EXERCISE OBJECTIVE:
From the first line of the data below, repeat each line exactly until you reach the line with "cells exhibit low"; include that line too.

== RECORD EXTRACTS

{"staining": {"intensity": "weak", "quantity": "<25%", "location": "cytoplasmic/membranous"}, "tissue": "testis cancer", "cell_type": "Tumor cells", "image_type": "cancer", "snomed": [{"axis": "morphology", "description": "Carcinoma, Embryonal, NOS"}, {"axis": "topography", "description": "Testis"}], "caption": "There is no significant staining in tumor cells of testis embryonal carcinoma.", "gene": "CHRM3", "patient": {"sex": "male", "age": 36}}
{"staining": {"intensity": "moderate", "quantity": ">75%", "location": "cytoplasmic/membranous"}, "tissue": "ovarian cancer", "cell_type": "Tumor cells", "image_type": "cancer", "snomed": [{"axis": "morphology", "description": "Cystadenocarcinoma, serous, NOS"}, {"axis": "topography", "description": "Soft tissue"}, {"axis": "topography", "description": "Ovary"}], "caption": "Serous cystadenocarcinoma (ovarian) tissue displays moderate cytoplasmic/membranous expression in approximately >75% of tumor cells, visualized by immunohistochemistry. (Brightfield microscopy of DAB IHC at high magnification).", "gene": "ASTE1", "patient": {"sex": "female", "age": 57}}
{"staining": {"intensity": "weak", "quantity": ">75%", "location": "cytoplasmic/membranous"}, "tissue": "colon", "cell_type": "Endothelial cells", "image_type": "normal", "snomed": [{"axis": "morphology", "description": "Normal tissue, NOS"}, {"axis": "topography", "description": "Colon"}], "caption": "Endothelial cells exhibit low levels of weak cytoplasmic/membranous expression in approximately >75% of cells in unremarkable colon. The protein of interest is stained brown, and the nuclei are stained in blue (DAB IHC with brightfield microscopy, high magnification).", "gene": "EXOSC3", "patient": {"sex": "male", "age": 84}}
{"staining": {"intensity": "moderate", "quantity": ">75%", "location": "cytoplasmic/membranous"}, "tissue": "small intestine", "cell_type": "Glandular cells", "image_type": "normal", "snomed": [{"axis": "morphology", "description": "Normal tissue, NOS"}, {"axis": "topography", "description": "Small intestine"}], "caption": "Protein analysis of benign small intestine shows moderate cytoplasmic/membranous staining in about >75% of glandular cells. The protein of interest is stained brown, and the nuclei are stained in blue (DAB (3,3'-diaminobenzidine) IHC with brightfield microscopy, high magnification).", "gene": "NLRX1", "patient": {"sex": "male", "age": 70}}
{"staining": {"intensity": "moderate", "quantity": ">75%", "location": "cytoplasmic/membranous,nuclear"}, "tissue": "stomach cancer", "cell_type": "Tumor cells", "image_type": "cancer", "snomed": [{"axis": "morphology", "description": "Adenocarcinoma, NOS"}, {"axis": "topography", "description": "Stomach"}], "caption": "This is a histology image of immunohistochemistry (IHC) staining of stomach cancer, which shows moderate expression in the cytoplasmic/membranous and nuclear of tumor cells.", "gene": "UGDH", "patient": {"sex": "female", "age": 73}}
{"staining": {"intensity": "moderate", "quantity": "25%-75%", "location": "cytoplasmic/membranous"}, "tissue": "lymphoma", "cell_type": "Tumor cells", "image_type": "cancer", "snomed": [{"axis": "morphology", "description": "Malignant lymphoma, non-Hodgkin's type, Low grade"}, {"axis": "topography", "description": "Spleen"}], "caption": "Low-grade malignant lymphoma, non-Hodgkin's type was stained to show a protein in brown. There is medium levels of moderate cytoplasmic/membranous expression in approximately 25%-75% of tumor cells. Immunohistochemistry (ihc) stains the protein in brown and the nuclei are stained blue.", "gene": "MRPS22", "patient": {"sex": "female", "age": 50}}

====

SOLUTION FOR THIS EXERCISE:
{"staining": {"intensity": "weak", "quantity": "<25%", "location": "cytoplasmic/membranous"}, "tissue": "testis cancer", "cell_type": "Tumor cells", "image_type": "cancer", "snomed": [{"axis": "morphology", "description": "Carcinoma, Embryonal, NOS"}, {"axis": "topography", "description": "Testis"}], "caption": "There is no significant staining in tumor cells of testis embryonal carcinoma.", "gene": "CHRM3", "patient": {"sex": "male", "age": 36}}
{"staining": {"intensity": "moderate", "quantity": ">75%", "location": "cytoplasmic/membranous"}, "tissue": "ovarian cancer", "cell_type": "Tumor cells", "image_type": "cancer", "snomed": [{"axis": "morphology", "description": "Cystadenocarcinoma, serous, NOS"}, {"axis": "topography", "description": "Soft tissue"}, {"axis": "topography", "description": "Ovary"}], "caption": "Serous cystadenocarcinoma (ovarian) tissue displays moderate cytoplasmic/membranous expression in approximately >75% of tumor cells, visualized by immunohistochemistry. (Brightfield microscopy of DAB IHC at high magnification).", "gene": "ASTE1", "patient": {"sex": "female", "age": 57}}
{"staining": {"intensity": "weak", "quantity": ">75%", "location": "cytoplasmic/membranous"}, "tissue": "colon", "cell_type": "Endothelial cells", "image_type": "normal", "snomed": [{"axis": "morphology", "description": "Normal tissue, NOS"}, {"axis": "topography", "description": "Colon"}], "caption": "Endothelial cells exhibit low levels of weak cytoplasmic/membranous expression in approximately >75% of cells in unremarkable colon. The protein of interest is stained brown, and the nuclei are stained in blue (DAB IHC with brightfield microscopy, high magnification).", "gene": "EXOSC3", "patient": {"sex": "male", "age": 84}}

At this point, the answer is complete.